Taking the data below line by line, count those that include the word "tail" and report the number alone.

---- RECORDS TO PROCESS

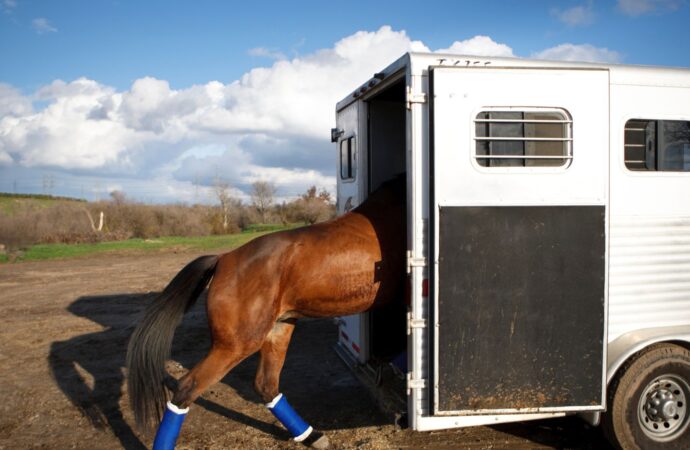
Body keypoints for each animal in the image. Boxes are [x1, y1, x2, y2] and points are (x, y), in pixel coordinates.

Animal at [125, 175, 404, 446]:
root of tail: (223, 259)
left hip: (278, 329)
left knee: (265, 385)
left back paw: (311, 436)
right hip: (236, 345)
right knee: (187, 388)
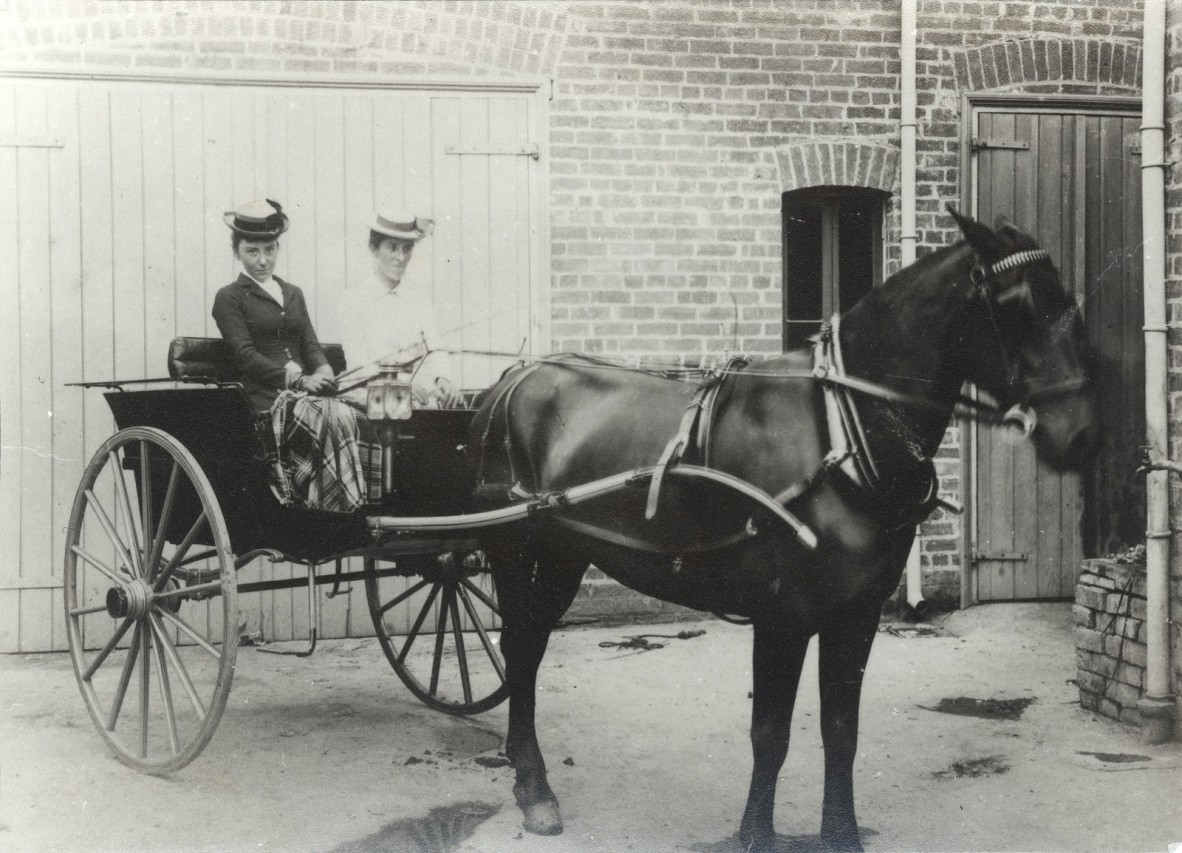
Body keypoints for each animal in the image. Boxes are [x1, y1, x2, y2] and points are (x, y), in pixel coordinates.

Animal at [465, 207, 1092, 850]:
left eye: (1069, 302)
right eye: (1018, 304)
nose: (1079, 434)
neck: (839, 432)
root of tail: (509, 381)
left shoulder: (857, 613)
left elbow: (841, 731)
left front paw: (841, 834)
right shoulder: (782, 615)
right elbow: (771, 733)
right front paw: (755, 833)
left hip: (565, 551)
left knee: (531, 646)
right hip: (516, 548)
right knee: (519, 646)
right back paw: (534, 786)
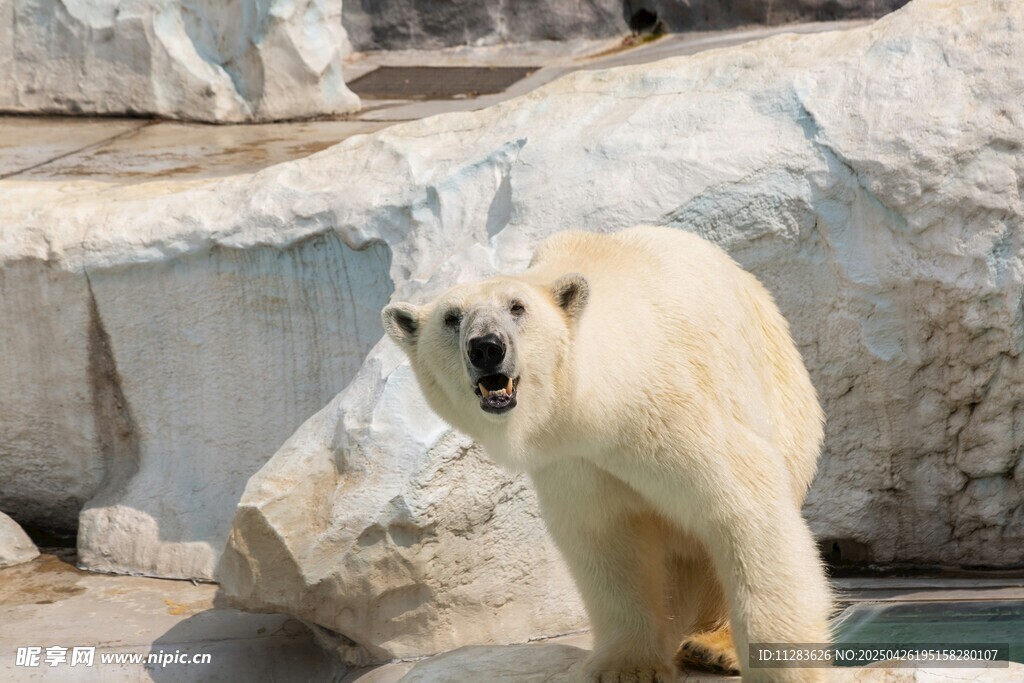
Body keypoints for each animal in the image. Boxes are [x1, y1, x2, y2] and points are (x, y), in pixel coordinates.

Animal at [382, 225, 831, 682]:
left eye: (517, 307)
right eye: (451, 317)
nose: (486, 347)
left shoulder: (667, 412)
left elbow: (744, 503)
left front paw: (785, 667)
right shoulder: (574, 460)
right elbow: (606, 535)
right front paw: (626, 666)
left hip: (783, 399)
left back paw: (713, 646)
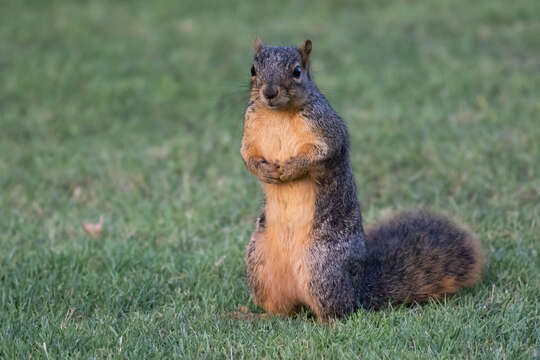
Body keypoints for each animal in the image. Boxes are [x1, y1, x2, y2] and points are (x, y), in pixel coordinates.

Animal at [240, 38, 486, 322]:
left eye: (297, 71)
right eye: (253, 69)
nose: (269, 92)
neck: (278, 114)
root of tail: (359, 289)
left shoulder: (328, 131)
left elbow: (321, 154)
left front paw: (290, 168)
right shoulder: (250, 132)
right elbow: (246, 155)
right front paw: (264, 171)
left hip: (322, 269)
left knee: (337, 311)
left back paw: (326, 321)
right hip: (260, 264)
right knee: (283, 311)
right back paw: (252, 315)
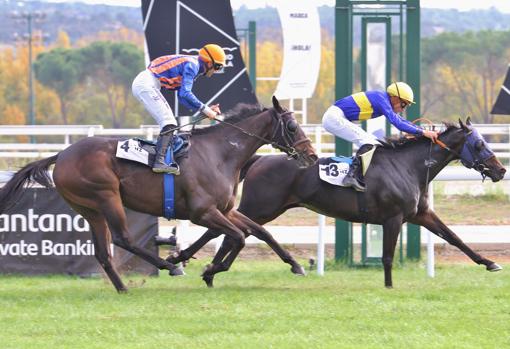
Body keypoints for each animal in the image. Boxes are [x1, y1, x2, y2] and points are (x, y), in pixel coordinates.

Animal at [0, 96, 318, 290]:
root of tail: (62, 154)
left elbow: (257, 231)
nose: (312, 155)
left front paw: (295, 265)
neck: (220, 153)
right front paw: (207, 270)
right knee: (122, 239)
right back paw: (167, 266)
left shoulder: (225, 209)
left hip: (90, 210)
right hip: (106, 197)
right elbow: (237, 236)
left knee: (103, 252)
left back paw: (123, 288)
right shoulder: (203, 212)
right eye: (292, 126)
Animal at [171, 118, 506, 286]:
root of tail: (257, 160)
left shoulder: (420, 214)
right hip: (260, 207)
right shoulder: (394, 218)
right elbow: (387, 256)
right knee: (226, 230)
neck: (409, 165)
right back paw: (191, 262)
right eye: (479, 144)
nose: (501, 170)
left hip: (259, 208)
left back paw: (203, 267)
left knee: (231, 231)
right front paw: (388, 286)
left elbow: (454, 237)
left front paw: (490, 263)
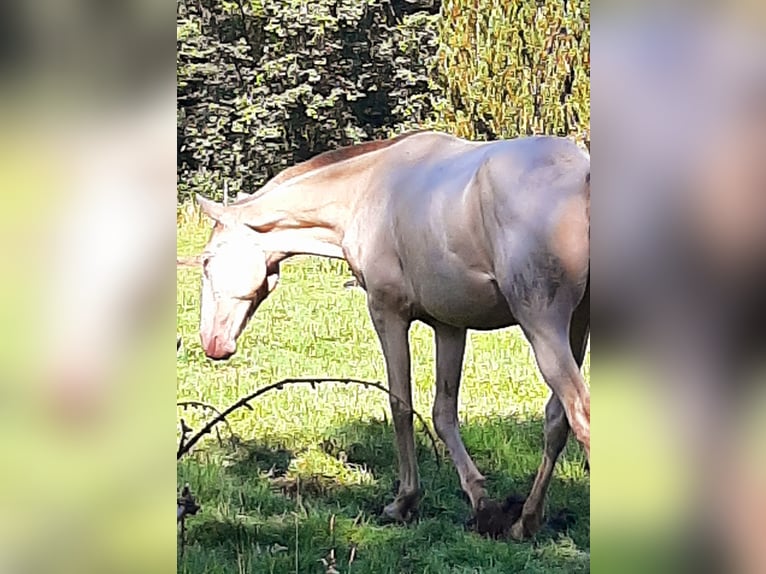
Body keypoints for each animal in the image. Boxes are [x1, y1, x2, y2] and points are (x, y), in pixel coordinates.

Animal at [195, 130, 592, 540]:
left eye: (207, 260)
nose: (212, 342)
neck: (365, 190)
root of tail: (582, 176)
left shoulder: (387, 313)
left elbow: (400, 405)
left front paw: (403, 502)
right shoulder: (449, 326)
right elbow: (443, 414)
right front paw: (480, 502)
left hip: (544, 327)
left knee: (581, 415)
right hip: (576, 330)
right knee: (557, 420)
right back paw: (525, 520)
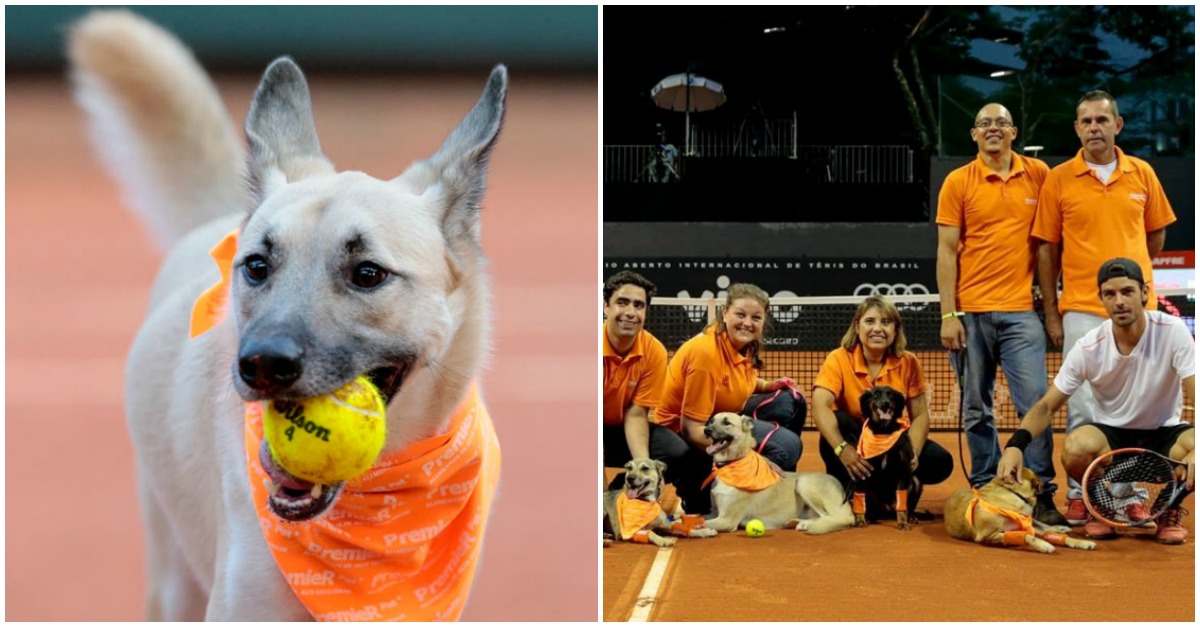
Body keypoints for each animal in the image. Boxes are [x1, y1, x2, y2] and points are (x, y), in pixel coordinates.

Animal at [700, 410, 854, 530]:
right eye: (711, 421)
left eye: (727, 423)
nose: (706, 430)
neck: (731, 464)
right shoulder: (714, 513)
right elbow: (698, 517)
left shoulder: (727, 520)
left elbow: (701, 524)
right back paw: (797, 522)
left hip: (803, 483)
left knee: (832, 517)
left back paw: (808, 525)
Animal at [945, 463, 1099, 552]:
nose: (1044, 482)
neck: (1013, 494)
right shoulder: (990, 535)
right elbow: (1027, 537)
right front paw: (1045, 545)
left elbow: (1050, 534)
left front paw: (1080, 542)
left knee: (1045, 526)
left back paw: (1061, 528)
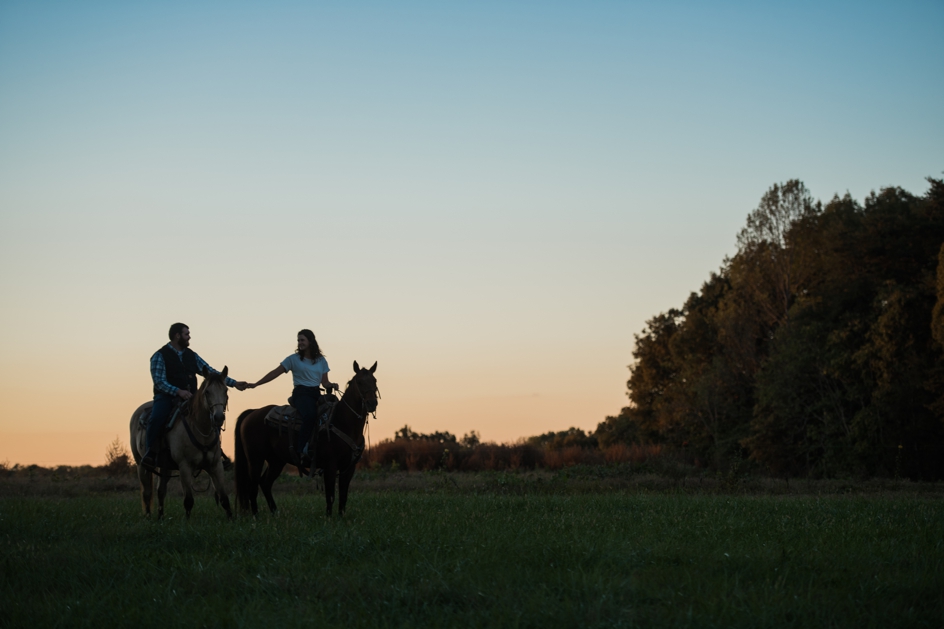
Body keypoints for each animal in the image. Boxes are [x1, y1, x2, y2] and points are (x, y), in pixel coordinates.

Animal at [129, 366, 234, 516]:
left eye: (225, 390)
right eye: (207, 392)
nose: (218, 417)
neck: (199, 428)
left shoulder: (215, 465)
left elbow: (224, 498)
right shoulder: (184, 466)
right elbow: (188, 501)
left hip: (165, 466)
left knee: (161, 491)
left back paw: (160, 517)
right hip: (141, 465)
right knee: (147, 493)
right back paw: (148, 517)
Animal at [234, 360, 378, 516]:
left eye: (374, 380)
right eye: (359, 381)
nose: (372, 403)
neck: (342, 422)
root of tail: (252, 412)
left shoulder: (349, 468)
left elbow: (343, 496)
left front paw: (341, 517)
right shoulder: (330, 466)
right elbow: (330, 495)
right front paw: (329, 518)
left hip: (276, 461)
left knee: (265, 483)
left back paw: (275, 513)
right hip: (255, 459)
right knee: (252, 487)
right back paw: (256, 516)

--------

▶ **REPLY**: 7